What is needed
A single number is the answer here: how many lines of the entries contain "size"?

Collected data entries
----

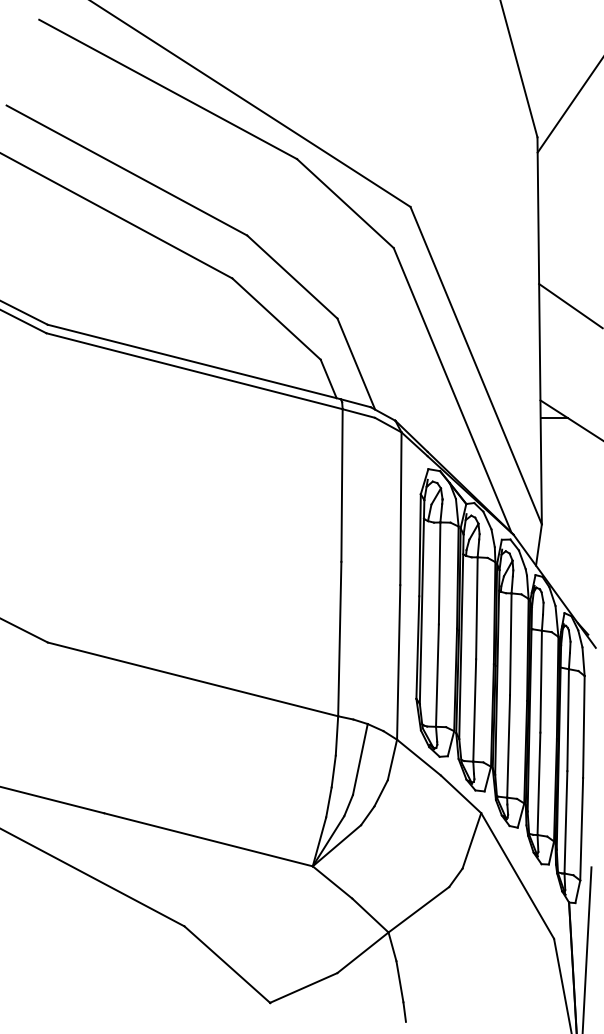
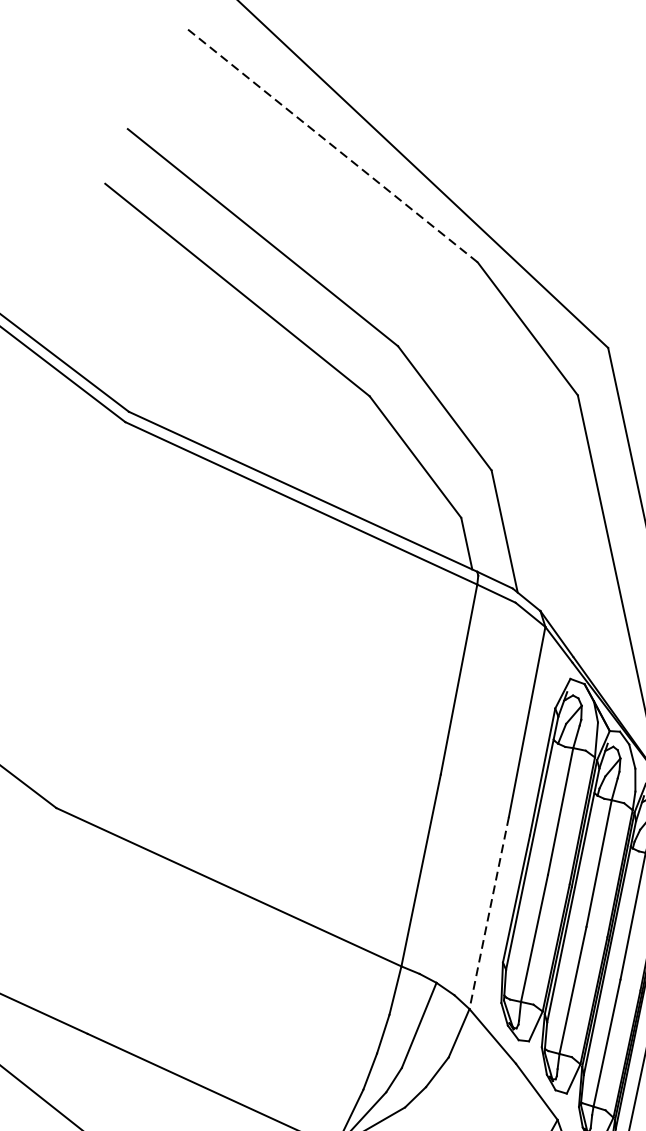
line: (168, 89) -> (333, 146), solid -> dashed
line: (398, 662) -> (488, 913), solid -> dashed

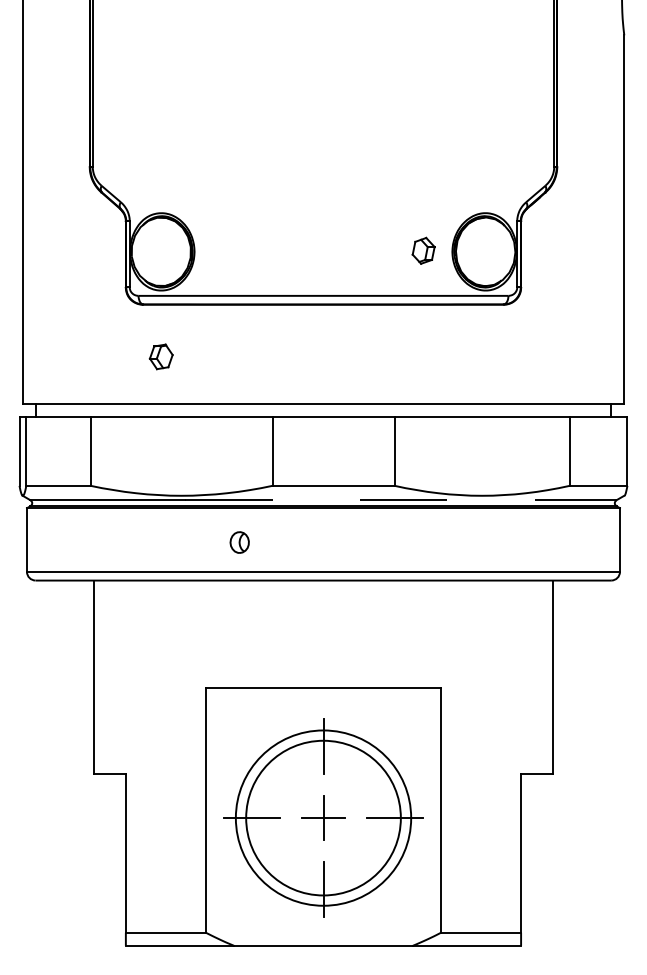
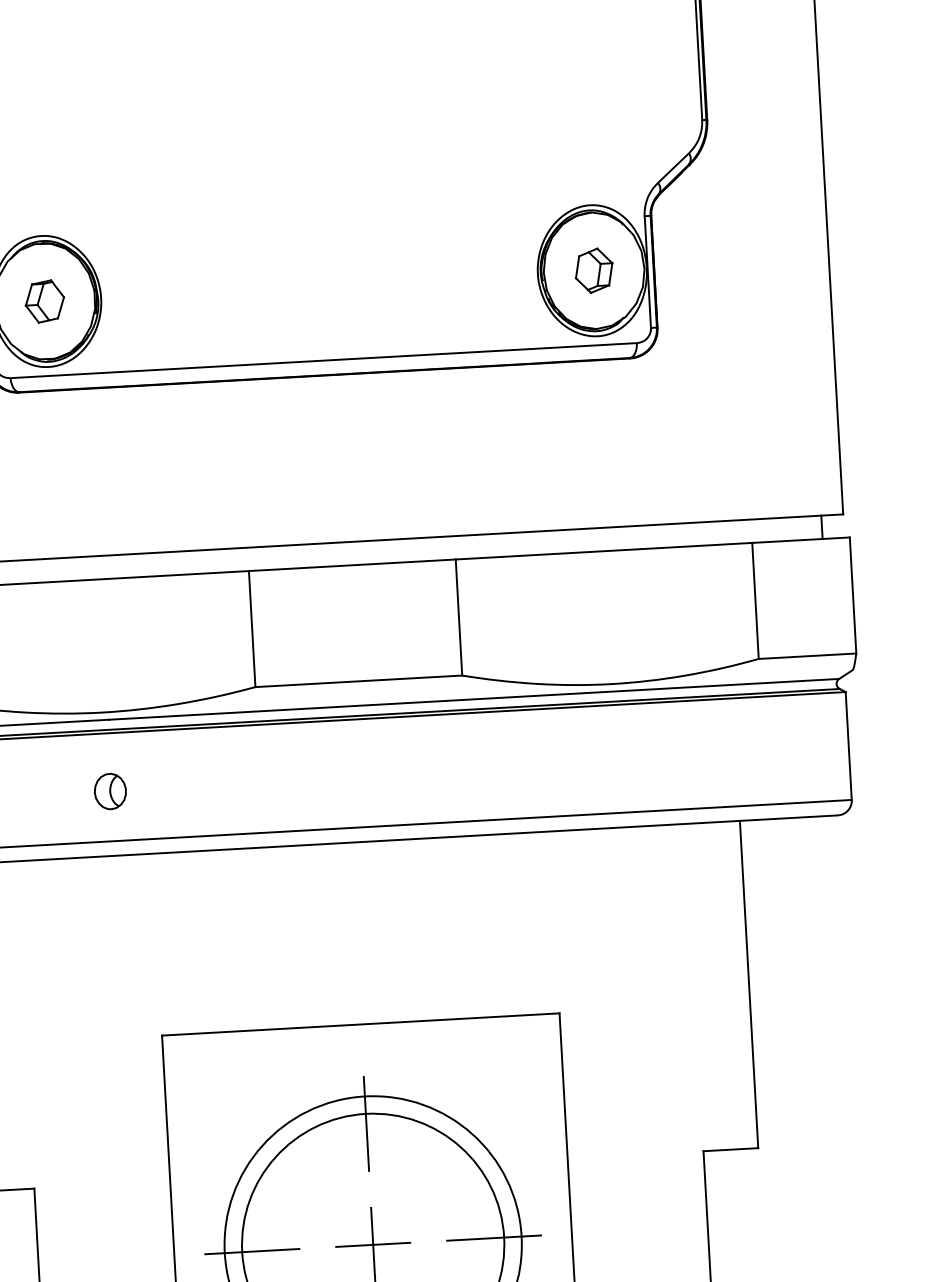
part: (423, 250) -> (593, 270), moved
part: (160, 356) -> (43, 300), moved
line: (400, 500) -> (473, 699), dashed -> solid
part: (239, 542) -> (110, 791), moved

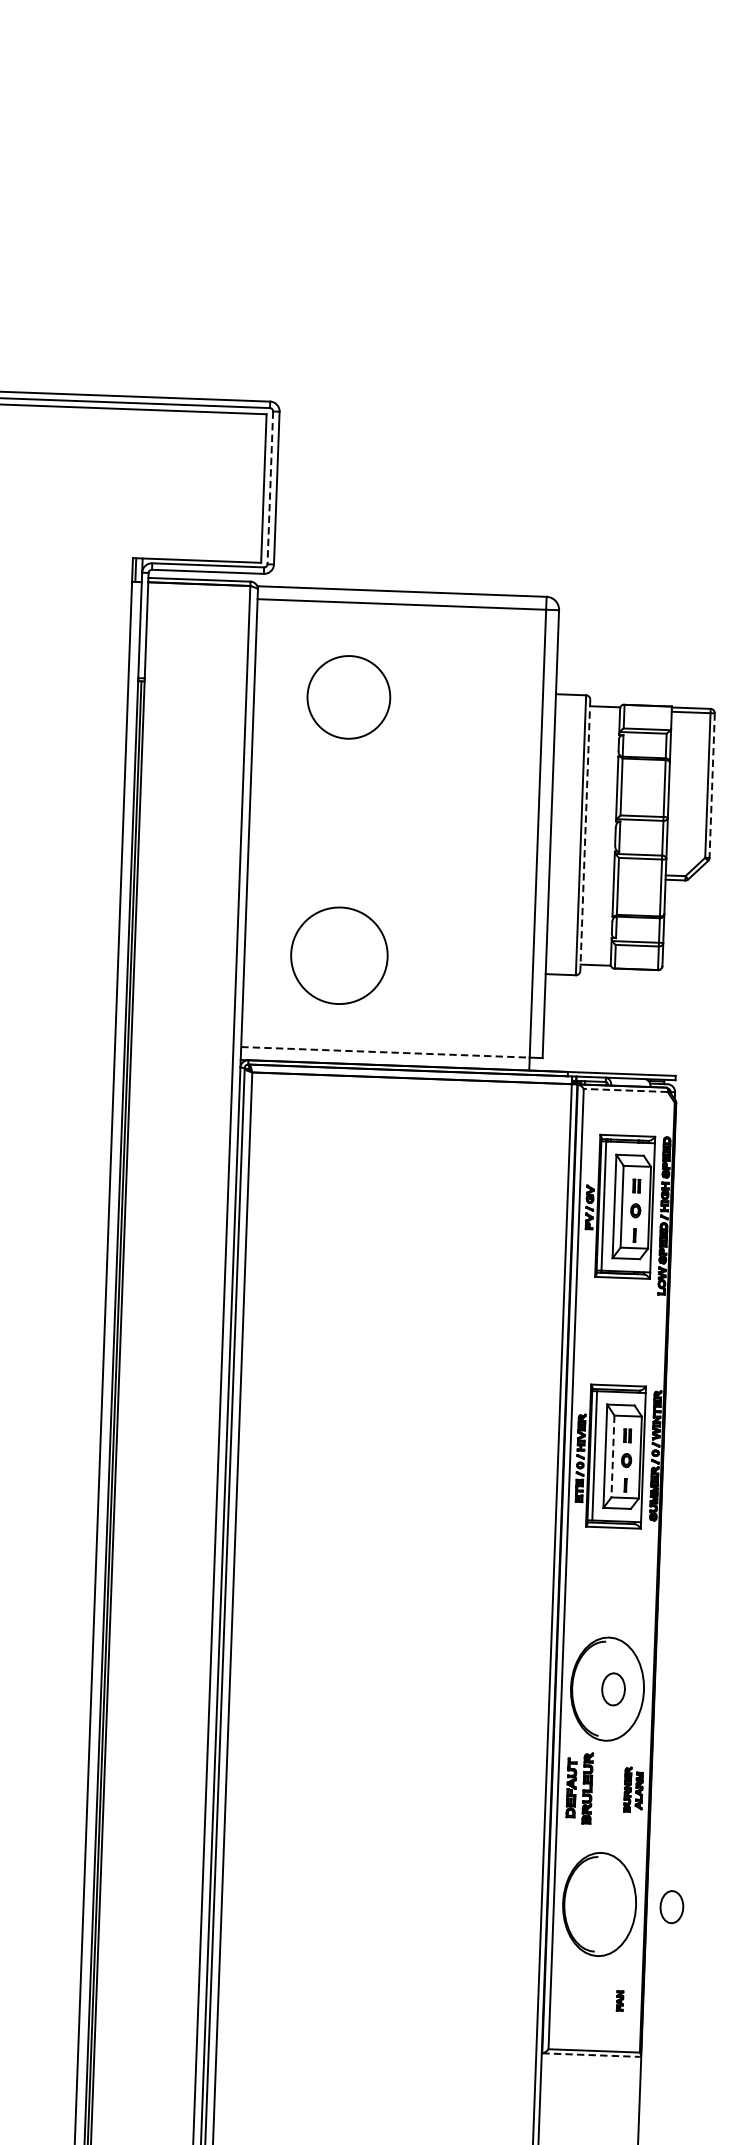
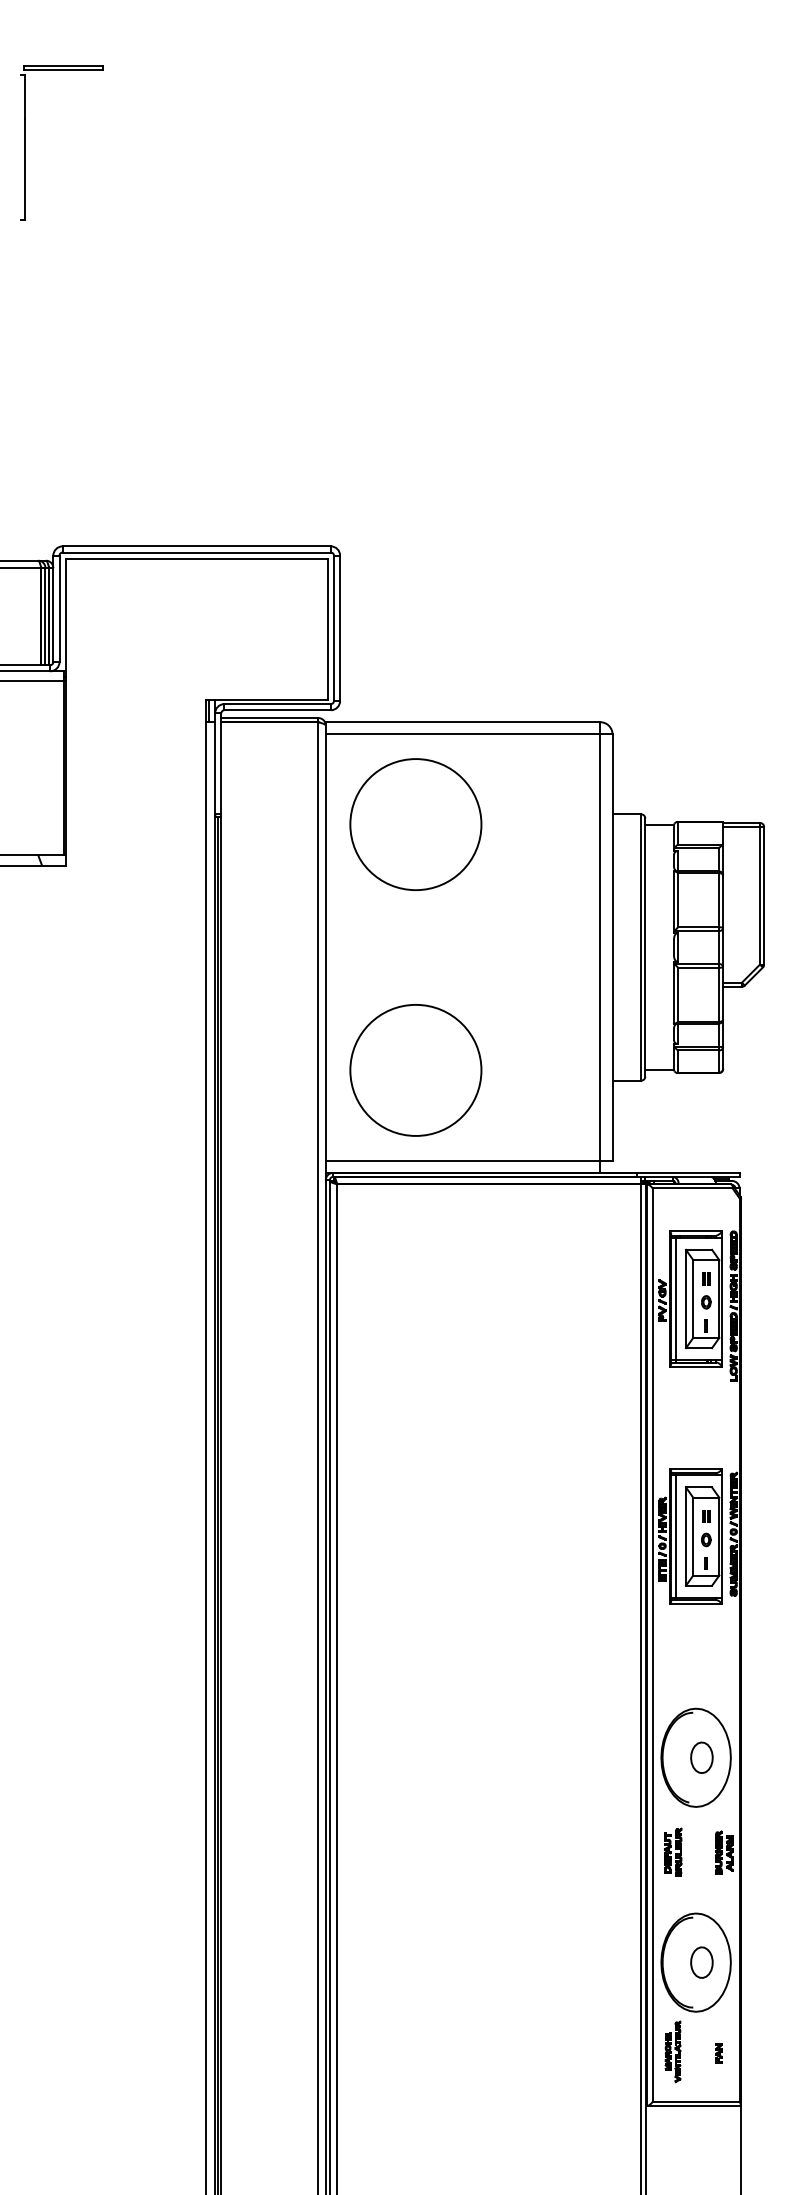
line: (269, 488) -> (333, 628), dashed -> solid
circle: (348, 697) -> (415, 824), size x1.67
line: (712, 785) -> (764, 895), dashed -> solid
line: (585, 836) -> (645, 948), dashed -> solid
circle: (339, 954) -> (415, 1069), size x1.43
line: (385, 1052) -> (463, 1160), dashed -> solid
line: (625, 1090) -> (692, 1188), dashed -> solid
line: (613, 1456) -> (693, 1536), dashed -> solid
part: (580, 1786) -> (673, 1851), size x0.71
part: (671, 1906) -> (701, 1962), moved
part: (571, 1996) -> (672, 2051), added
line: (591, 2055) -> (693, 2106), dashed -> solid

----

Result of the task
3